During the five years she worked as executive director of special education services, Cox said she and her team reduced by three times the risk of over-identification of Black students as emotionally and behaviorally disabled. She also oversaw a 17 percent increase in the graduation rates of special education students.

Board Chair Kim Ellison on Friday called Cox a “trusted and proven leader who can provide stability and keep the focus on student learning.”

The Minneapolis district has struggled with declining enrollment and budget problems. More than 1,000 students than predicted will have left the district by the start of the next academic year. And district leaders are facing a deficit that has grown by $27.1 million to a total budget gap of $86.2 million. It currently plans to cover those gaps with its fund balance, federal COVID-19 relief money and budget reductions.

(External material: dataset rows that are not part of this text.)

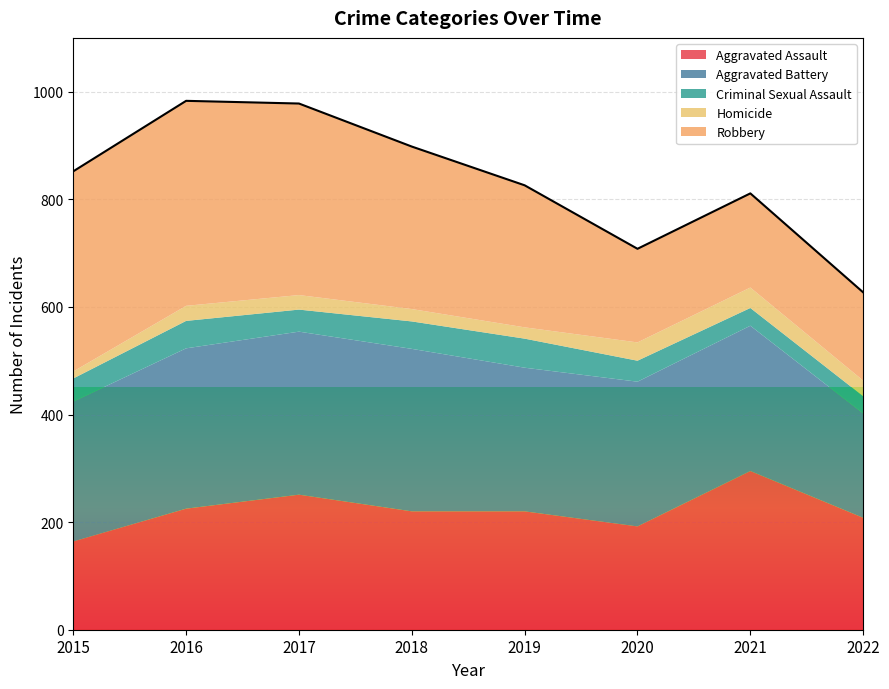

Does the chart display data point markers on the line(s)?

No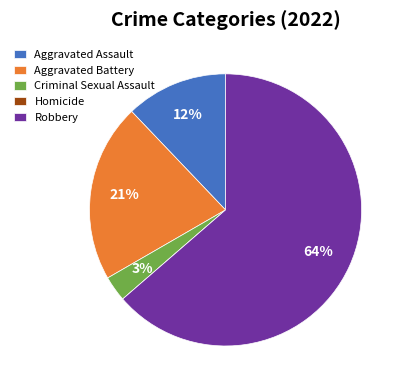

Does Robbery account for over 50% of the chart?

Yes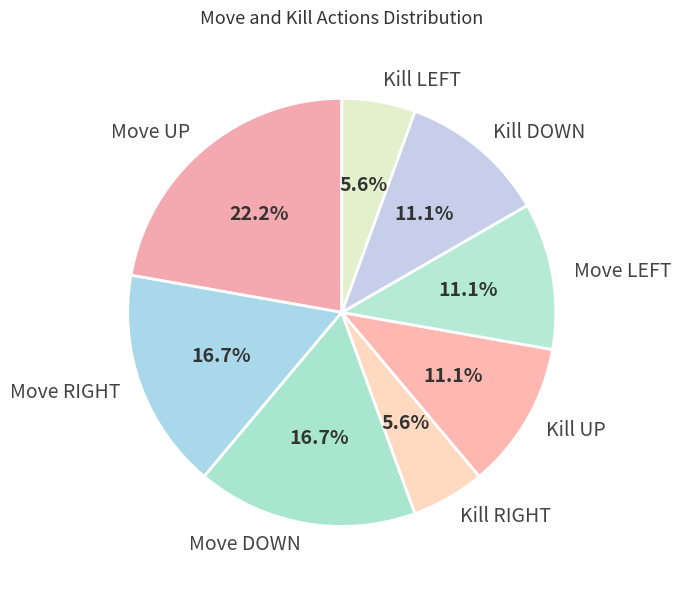

Between Kill DOWN and Move UP, which is larger?

Move UP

But Cox said she wants to use her time as superintendent to work on the district’s budget issues, including lobbying the Minnesota Legislature for more funding.

“I think we’ve been figuring it out year by year what the plan is and I think it’s time to start thinking what the long-term plan is. It’s challenging when your funding sources change year after year,” Cox said. “There will have to be changes that will be made. We can’t operate like this. We have to stabilize our enrollment.”

The interim superintendent said she does not currently plan to be in her position for more than one year, but is focused on “to get this school district ready for its next superintendent.” She said the search for a permanent superintendent could take the entire year of her term.